TASK PROMPT:
Edit the records below, changing every "november" to "december" and leaving everything else unchanged.

Saved data entries:
====================

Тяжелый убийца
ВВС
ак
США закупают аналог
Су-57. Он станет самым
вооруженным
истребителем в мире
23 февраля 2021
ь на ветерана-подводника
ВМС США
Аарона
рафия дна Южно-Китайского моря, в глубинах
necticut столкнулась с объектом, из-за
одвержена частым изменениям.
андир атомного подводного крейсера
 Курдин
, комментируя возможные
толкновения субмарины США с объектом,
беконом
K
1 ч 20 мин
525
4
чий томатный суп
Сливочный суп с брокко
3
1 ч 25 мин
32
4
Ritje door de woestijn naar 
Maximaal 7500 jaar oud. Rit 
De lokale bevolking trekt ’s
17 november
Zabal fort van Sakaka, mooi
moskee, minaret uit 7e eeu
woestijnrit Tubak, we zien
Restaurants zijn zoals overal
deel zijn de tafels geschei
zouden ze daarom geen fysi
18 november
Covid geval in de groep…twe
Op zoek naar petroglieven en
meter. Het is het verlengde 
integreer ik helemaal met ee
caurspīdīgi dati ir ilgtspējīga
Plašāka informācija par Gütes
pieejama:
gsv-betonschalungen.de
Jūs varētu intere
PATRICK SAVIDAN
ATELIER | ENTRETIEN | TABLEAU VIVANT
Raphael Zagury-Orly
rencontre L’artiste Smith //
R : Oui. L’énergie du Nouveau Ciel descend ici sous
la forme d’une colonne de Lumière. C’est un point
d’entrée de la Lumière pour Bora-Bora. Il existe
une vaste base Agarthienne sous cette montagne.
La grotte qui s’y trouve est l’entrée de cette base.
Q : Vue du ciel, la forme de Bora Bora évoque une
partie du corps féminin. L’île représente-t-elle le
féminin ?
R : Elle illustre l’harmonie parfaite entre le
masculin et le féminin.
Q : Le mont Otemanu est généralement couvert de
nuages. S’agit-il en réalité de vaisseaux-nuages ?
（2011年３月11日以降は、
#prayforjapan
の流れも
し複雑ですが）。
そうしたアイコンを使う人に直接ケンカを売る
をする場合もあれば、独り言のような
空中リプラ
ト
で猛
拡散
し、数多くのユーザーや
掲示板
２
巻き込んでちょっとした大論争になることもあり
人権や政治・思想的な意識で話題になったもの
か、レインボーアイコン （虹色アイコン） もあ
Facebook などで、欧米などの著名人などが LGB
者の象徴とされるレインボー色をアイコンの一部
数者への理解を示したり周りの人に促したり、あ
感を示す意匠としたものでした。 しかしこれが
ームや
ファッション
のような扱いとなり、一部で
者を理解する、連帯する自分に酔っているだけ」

====================

WORKED SOLUTION:
Тяжелый убийца
ВВС
ак
США закупают аналог
Су-57. Он станет самым
вооруженным
истребителем в мире
23 февраля 2021
ь на ветерана-подводника
ВМС США
Аарона
рафия дна Южно-Китайского моря, в глубинах
necticut столкнулась с объектом, из-за
одвержена частым изменениям.
андир атомного подводного крейсера
 Курдин
, комментируя возможные
толкновения субмарины США с объектом,
беконом
K
1 ч 20 мин
525
4
чий томатный суп
Сливочный суп с брокко
3
1 ч 25 мин
32
4
Ritje door de woestijn naar 
Maximaal 7500 jaar oud. Rit 
De lokale bevolking trekt ’s
17 december
Zabal fort van Sakaka, mooi
moskee, minaret uit 7e eeu
woestijnrit Tubak, we zien
Restaurants zijn zoals overal
deel zijn de tafels geschei
zouden ze daarom geen fysi
18 december
Covid geval in de groep…twe
Op zoek naar petroglieven en
meter. Het is het verlengde 
integreer ik helemaal met ee
caurspīdīgi dati ir ilgtspējīga
Plašāka informācija par Gütes
pieejama:
gsv-betonschalungen.de
Jūs varētu intere
PATRICK SAVIDAN
ATELIER | ENTRETIEN | TABLEAU VIVANT
Raphael Zagury-Orly
rencontre L’artiste Smith //
R : Oui. L’énergie du Nouveau Ciel descend ici sous
la forme d’une colonne de Lumière. C’est un point
d’entrée de la Lumière pour Bora-Bora. Il existe
une vaste base Agarthienne sous cette montagne.
La grotte qui s’y trouve est l’entrée de cette base.
Q : Vue du ciel, la forme de Bora Bora évoque une
partie du corps féminin. L’île représente-t-elle le
féminin ?
R : Elle illustre l’harmonie parfaite entre le
masculin et le féminin.
Q : Le mont Otemanu est généralement couvert de
nuages. S’agit-il en réalité de vaisseaux-nuages ?
（2011年３月11日以降は、
#prayforjapan
の流れも
し複雑ですが）。
そうしたアイコンを使う人に直接ケンカを売る
をする場合もあれば、独り言のような
空中リプラ
ト
で猛
拡散
し、数多くのユーザーや
掲示板
２
巻き込んでちょっとした大論争になることもあり
人権や政治・思想的な意識で話題になったもの
か、レインボーアイコン （虹色アイコン） もあ
Facebook などで、欧米などの著名人などが LGB
者の象徴とされるレインボー色をアイコンの一部
数者への理解を示したり周りの人に促したり、あ
感を示す意匠としたものでした。 しかしこれが
ームや
ファッション
のような扱いとなり、一部で
者を理解する、連帯する自分に酔っているだけ」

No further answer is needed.